| EXERCISE |
Where a line in the records below includes "nose", pull that line out.

[Stored items from a collection]
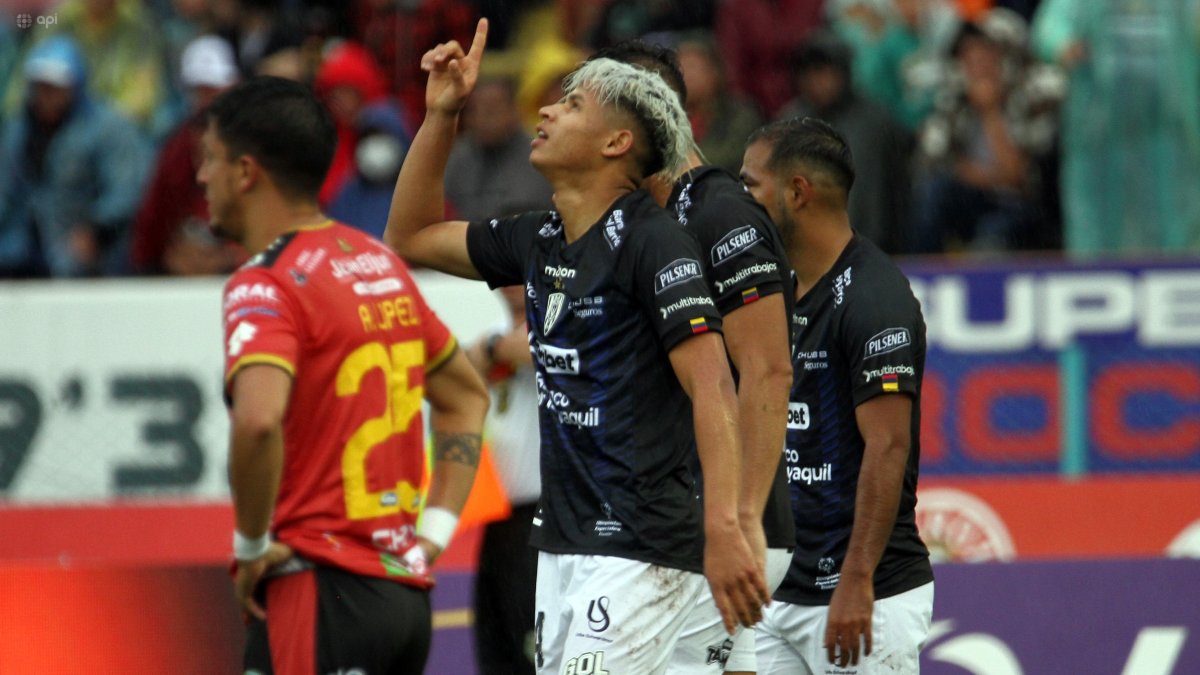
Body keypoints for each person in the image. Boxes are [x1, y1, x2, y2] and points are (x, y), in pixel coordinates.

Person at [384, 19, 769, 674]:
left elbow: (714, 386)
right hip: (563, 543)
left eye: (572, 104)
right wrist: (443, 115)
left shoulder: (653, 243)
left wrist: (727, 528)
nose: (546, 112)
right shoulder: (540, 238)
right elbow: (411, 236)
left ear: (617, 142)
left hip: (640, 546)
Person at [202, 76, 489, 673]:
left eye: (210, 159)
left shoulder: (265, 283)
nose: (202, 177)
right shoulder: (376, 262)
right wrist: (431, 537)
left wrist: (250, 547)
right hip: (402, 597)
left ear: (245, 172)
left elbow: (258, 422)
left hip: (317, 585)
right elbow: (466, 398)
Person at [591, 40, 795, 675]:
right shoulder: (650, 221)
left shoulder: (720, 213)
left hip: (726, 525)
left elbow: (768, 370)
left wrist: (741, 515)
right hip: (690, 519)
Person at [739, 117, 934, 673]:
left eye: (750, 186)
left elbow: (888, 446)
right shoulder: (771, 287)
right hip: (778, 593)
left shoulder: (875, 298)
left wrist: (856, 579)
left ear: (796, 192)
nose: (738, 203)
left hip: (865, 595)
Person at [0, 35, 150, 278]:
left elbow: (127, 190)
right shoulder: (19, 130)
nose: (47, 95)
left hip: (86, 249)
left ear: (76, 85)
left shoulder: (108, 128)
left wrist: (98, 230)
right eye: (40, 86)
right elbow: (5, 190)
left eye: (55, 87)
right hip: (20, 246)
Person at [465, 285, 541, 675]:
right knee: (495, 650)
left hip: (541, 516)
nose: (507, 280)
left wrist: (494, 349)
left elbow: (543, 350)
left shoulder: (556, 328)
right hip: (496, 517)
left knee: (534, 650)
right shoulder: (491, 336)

==

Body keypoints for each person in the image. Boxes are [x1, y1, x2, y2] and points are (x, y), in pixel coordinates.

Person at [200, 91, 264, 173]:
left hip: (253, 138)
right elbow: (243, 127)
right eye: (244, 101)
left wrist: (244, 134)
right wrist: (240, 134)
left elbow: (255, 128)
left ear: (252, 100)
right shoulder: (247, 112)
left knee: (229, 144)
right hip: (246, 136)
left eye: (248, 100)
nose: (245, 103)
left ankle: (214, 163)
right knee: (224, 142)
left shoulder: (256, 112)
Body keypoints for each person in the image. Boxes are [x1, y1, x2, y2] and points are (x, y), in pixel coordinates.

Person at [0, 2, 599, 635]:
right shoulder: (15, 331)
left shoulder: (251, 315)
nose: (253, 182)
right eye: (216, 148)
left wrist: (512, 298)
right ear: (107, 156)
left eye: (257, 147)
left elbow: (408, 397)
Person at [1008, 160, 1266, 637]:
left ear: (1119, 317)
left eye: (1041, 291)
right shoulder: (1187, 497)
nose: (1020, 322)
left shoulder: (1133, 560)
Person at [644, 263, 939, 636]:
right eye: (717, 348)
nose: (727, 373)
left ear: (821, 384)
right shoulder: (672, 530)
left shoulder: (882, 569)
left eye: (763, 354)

| ANSWER FOR THE TASK |
nose: (546, 112)
nose: (202, 177)
nose: (738, 203)
nose: (47, 95)
nose: (507, 280)
nose: (245, 103)
nose: (253, 182)
nose: (1020, 322)
nose: (727, 373)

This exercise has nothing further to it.